I’ve been at home this week, visiting my family. I’ll be back with my summer hosts tomorrow, spending Shabbos with them and then heading to Israel on Monday. So I’ve had a really emotional day, saying goodbye to people who there’s a very real possibility I may never see again.
I’m really not trying to be melodramatic, nor am I hinting that I’ve made up my mind never to come back from Israel, because that couldn’t be further from the truth. It’s just that my grandparents (Dad’s parents, who are some of the most amazing people I’ve ever known) are 90, give or take, and she’s got Parkinson’s and he’s on dialysis and it’s just not realistic for me to expect much of anything.
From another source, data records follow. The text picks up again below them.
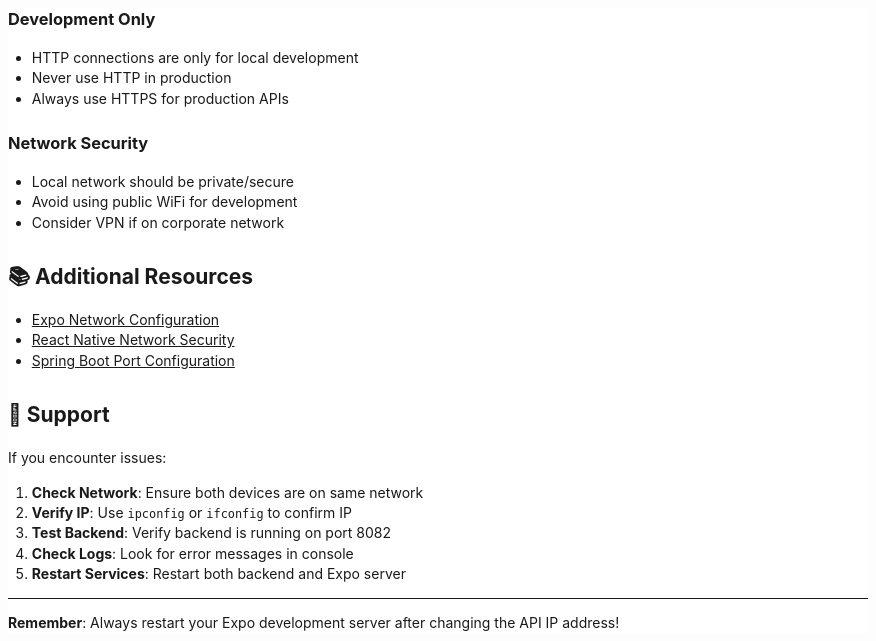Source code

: ### **Development Only**
- HTTP connections are only for local development
- Never use HTTP in production
- Always use HTTPS for production APIs

### **Network Security**
- Local network should be private/secure
- Avoid using public WiFi for development
- Consider VPN if on corporate network

## 📚 Additional Resources

- [Expo Network Configuration](https://docs.expo.dev/guides/network-requests/)
- [React Native Network Security](https://reactnative.dev/docs/network-security)
- [Spring Boot Port Configuration](https://docs.spring.io/spring-boot/docs/current/reference/html/features.html#features.external-config.typesafe-configuration-properties.environment-variables)

## 🤝 Support

If you encounter issues:

1. **Check Network**: Ensure both devices are on same network
2. **Verify IP**: Use `ipconfig` or `ifconfig` to confirm IP
3. **Test Backend**: Verify backend is running on port 8082
4. **Check Logs**: Look for error messages in console
5. **Restart Services**: Restart both backend and Expo server

---

**Remember**: Always restart your Expo development server after changing the API IP address!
So I said goodbye to them today.
The last thing Ga-Ga (grandmother nickname leftover from our baby days) said to me was, “I’ll miss you, but you’ll always be in my heart.” I immediately got choked up. And the last thing Pop-Pop said to me was, “You need Israel, and Israel needs you. G-d bless you.” He was totally dry-eyed (and anyone who knows my grandfather realizes just how rare that is when it comes to emotional moments!), but I was basically bawling by the time I made it to the car.
Oy vey, and I’m crying again while writing this….
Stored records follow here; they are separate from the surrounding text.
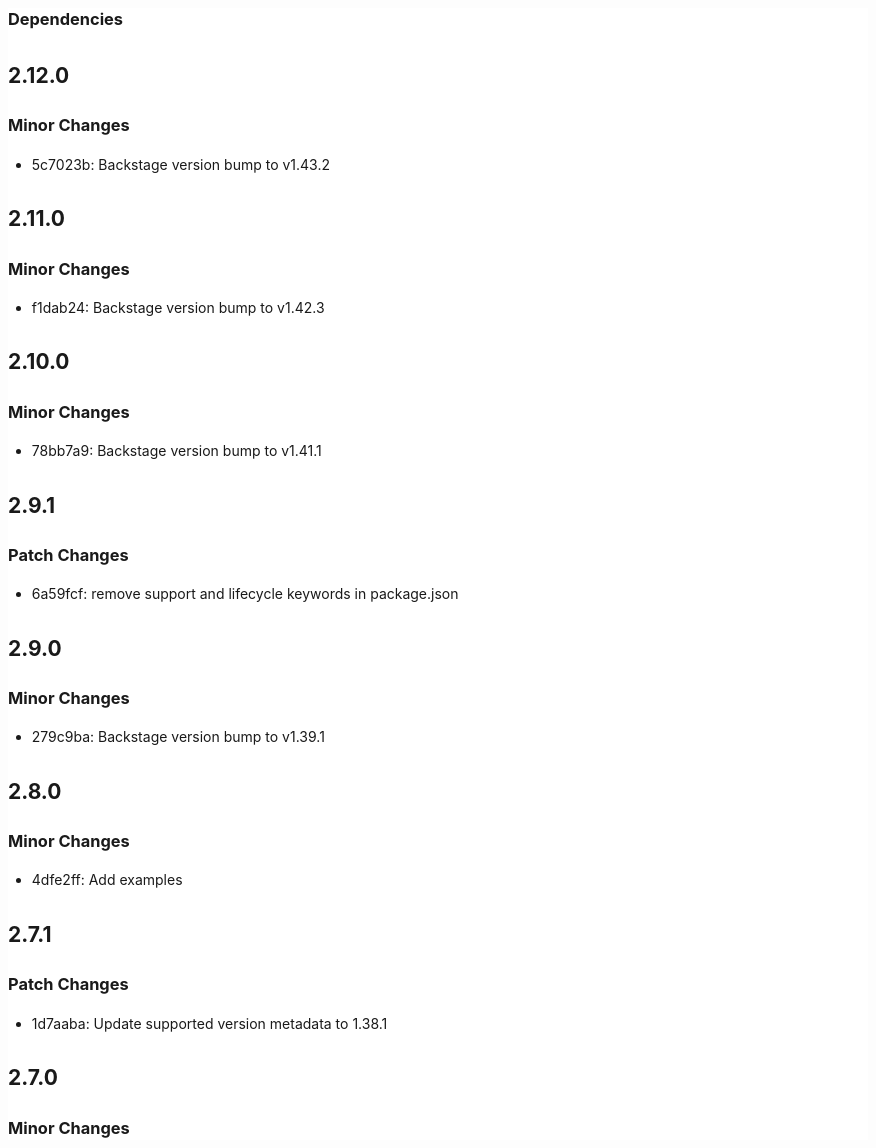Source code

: ### Dependencies

## 2.12.0

### Minor Changes

- 5c7023b: Backstage version bump to v1.43.2

## 2.11.0

### Minor Changes

- f1dab24: Backstage version bump to v1.42.3

## 2.10.0

### Minor Changes

- 78bb7a9: Backstage version bump to v1.41.1

## 2.9.1

### Patch Changes

- 6a59fcf: remove support and lifecycle keywords in package.json

## 2.9.0

### Minor Changes

- 279c9ba: Backstage version bump to v1.39.1

## 2.8.0

### Minor Changes

- 4dfe2ff: Add examples

## 2.7.1

### Patch Changes

- 1d7aaba: Update supported version metadata to 1.38.1

## 2.7.0

### Minor Changes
So, my sister and I headed home, with her saying random silly things to try to snap me out of it (which eventually worked!). We then got to work cooking and baking, drinking Manischewitz wine, listening to music, and basically having what she called our “last sister night in America.” On to packing, and that’s finally done. It’s almost 1 am, and I need to be up in about 2.5 hours to make the train (yes, really), but I decided I needed to write this first. I feel like the whole “Israel chronicle” thing that this blog was originally meant to be has finally started, even though I’m not actually in Israel yet.